The fall in Mediatech investment in Q4 is surprising given Mediatech’s strong showing during the first three quarters of the year. Mediatech investment during Q1-Q3 2007 was up 17% on the same period during 2006. Yet Q4 was so weak that full-year Mediatech investment totals actually fell 0.9% from 2006 to 2007.
The decline in Mediatech investment in Q4 2007 was almost entirely due to shrinking investment into Content and Service (C&S) Providers – a reversal of the first three quarters of 2007. Investment into C&S Providers from Q1-Q3 2007 totaled €372 million euros, up 72% from the same period in 2006. Yet from Q3 to Q4 2007, investment into C&S providers plummeted from €173 million to €49 million – a decline of 72%.
Investment trends within the Video sub-sector are a microcosm of the wider rise and decline of C&S Providers during 2007. In Q2 and Q3 2007, Video startups pulled in several large financing rounds: Joost raised €33.2 million and VideoJug raised €22 million in Q2; and Dailymotion and Metacafe picked up €24.9 and €22.3 million respectively in Q3. In Q4 2007, however, the biggest disclosed European Video deal was RayV, a Joost competitor which received a modest €£5.7 million from Accel Partners.
One bright spot amongst Content and Service Providers which could see more attention in 2008 is Search & Directory. Investment into this sub-sector rose 211% between 2006 and 2007, buoyed by both vertical and general search engines.
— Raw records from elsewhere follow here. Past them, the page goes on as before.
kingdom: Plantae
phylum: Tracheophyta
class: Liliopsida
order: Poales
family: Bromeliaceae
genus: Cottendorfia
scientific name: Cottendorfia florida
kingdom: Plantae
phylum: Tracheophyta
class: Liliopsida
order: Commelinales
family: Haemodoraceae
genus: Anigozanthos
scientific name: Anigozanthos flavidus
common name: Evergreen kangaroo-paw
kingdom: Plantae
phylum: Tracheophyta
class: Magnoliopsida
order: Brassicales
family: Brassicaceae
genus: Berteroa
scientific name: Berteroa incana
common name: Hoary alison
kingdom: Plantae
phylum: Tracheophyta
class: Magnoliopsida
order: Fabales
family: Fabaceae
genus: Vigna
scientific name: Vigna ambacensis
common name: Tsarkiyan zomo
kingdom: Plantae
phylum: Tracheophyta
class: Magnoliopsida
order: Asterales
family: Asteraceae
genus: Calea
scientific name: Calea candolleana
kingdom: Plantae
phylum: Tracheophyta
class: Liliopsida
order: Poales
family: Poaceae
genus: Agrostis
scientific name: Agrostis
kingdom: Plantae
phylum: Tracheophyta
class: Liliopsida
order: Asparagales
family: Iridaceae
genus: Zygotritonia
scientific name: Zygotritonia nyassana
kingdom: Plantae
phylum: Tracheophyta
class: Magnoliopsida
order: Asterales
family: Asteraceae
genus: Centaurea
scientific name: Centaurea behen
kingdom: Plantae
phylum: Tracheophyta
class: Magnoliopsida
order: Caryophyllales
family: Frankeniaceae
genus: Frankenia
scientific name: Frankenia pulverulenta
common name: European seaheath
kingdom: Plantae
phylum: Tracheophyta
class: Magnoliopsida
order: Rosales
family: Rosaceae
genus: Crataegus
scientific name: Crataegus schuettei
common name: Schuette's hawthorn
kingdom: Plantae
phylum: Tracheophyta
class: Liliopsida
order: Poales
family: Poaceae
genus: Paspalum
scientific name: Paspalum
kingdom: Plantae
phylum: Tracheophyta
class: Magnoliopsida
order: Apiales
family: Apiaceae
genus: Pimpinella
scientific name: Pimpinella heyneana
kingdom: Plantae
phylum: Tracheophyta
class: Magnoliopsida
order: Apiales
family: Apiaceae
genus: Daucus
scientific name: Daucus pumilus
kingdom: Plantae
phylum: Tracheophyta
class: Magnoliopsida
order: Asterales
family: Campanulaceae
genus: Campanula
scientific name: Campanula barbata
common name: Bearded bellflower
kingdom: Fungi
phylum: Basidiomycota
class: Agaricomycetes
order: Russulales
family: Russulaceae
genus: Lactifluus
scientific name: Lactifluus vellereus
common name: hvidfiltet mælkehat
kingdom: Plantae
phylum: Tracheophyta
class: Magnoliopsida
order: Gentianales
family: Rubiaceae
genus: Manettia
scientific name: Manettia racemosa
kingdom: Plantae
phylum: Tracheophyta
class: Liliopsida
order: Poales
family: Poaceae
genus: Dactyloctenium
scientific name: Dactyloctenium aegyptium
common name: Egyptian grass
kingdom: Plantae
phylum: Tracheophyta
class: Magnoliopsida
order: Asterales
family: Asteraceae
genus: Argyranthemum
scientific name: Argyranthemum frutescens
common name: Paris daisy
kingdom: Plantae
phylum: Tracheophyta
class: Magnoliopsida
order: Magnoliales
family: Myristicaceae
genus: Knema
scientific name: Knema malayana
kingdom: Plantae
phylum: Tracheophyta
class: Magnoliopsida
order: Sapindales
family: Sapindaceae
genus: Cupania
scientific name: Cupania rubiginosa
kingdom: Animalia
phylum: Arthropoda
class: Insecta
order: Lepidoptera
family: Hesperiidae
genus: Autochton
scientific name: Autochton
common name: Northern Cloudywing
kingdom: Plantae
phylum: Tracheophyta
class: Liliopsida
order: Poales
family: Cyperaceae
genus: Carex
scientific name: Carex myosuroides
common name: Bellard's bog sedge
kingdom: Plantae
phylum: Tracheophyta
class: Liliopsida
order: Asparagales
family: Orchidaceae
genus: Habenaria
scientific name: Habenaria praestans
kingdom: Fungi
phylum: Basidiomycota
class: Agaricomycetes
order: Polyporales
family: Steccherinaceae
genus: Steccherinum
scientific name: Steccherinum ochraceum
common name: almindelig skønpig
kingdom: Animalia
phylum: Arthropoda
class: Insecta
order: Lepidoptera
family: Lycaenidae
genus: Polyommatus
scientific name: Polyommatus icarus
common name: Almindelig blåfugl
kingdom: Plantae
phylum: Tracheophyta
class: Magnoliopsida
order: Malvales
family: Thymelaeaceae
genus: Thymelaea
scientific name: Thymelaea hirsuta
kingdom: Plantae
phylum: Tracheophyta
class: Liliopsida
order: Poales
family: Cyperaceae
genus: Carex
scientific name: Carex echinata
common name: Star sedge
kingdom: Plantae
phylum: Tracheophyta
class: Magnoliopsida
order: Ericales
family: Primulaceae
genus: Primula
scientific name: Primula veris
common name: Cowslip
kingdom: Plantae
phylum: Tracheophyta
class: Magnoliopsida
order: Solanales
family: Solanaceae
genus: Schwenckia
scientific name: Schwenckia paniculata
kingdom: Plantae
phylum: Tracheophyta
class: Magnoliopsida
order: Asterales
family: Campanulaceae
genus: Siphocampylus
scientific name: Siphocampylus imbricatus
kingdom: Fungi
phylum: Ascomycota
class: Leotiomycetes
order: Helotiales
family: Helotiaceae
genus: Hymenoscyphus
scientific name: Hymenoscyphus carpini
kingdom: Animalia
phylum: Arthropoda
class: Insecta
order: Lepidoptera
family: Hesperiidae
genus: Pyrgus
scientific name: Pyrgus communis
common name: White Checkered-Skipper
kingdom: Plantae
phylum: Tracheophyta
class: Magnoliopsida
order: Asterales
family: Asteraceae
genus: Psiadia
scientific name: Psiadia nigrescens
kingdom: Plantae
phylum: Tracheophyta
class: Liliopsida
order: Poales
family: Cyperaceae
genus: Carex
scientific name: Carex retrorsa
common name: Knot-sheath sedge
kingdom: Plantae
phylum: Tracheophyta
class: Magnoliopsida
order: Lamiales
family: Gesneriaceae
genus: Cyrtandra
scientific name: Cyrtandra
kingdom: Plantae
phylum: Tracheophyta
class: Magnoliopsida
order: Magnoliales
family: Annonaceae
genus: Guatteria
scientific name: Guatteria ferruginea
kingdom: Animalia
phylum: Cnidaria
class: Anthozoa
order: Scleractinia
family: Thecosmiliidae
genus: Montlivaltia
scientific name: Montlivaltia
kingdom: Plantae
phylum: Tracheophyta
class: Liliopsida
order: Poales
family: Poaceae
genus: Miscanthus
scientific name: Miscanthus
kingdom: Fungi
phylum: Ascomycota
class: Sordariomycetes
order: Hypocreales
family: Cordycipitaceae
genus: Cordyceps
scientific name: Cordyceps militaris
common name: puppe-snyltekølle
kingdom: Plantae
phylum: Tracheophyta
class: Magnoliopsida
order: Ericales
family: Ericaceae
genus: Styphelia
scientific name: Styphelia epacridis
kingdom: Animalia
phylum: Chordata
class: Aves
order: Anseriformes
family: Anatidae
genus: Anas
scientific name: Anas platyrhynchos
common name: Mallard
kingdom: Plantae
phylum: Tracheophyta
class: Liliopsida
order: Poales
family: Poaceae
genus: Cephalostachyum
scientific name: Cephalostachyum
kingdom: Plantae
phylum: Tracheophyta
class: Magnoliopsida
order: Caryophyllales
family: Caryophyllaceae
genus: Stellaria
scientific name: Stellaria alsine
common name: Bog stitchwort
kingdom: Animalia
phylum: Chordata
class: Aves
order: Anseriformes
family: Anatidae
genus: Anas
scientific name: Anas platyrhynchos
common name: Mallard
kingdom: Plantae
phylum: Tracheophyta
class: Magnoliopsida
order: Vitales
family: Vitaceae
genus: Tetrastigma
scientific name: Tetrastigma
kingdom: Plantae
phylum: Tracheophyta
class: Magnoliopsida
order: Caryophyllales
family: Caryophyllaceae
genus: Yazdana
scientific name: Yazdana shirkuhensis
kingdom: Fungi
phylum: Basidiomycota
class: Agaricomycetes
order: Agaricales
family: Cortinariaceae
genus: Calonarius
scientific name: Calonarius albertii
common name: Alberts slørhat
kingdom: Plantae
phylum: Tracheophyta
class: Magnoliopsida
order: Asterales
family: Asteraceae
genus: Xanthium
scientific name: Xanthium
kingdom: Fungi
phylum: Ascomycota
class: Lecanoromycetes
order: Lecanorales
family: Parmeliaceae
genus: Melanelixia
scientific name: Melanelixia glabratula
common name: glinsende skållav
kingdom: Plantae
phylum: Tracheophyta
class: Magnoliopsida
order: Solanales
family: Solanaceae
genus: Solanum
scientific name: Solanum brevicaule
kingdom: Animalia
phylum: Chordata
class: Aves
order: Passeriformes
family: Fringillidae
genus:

Some major VC deals in 2007 involving vertical search engines include: residential search engines Properazzi and Zoomf.com (from Spain and the UK respectively); German gaming search engine Wazap!; and French Enterprise search engine Exalead. 2007 also saw the funding of generalist search engines with a unique spin, such as Russia’s Quintura, which presents search results as a visual tag cloud; and the UK’s True Knowledge, whose software answers natural language queries for facts and information.